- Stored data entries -

========================================================================

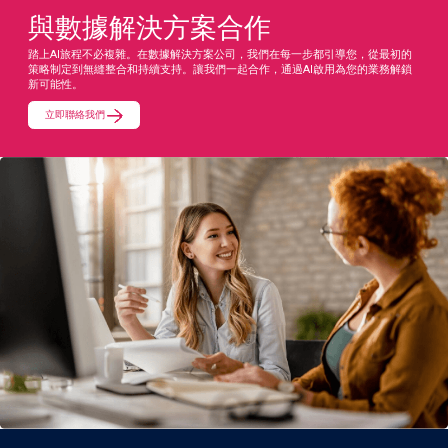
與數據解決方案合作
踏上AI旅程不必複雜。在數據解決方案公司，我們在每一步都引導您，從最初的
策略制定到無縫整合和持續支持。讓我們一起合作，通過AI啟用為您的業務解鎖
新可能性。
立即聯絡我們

========================================================================

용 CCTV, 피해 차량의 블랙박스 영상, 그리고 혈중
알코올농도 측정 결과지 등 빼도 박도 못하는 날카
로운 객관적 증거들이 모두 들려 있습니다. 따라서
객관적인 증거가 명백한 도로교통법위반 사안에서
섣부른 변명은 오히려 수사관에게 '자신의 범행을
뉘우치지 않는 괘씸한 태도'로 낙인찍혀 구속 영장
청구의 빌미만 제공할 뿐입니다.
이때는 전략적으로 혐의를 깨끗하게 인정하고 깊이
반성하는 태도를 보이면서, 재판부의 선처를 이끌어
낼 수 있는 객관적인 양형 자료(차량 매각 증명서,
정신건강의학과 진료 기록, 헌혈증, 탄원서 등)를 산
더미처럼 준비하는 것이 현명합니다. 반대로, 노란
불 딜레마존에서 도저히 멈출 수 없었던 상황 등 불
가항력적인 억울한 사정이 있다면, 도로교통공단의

========================================================================

- Problem requirements -
Search term "객관적인": return each line of the data that contains it.

- Response box -
객관적인 증거가 명백한 도로교통법위반 사안에서
낼 수 있는 객관적인 양형 자료(차량 매각 증명서,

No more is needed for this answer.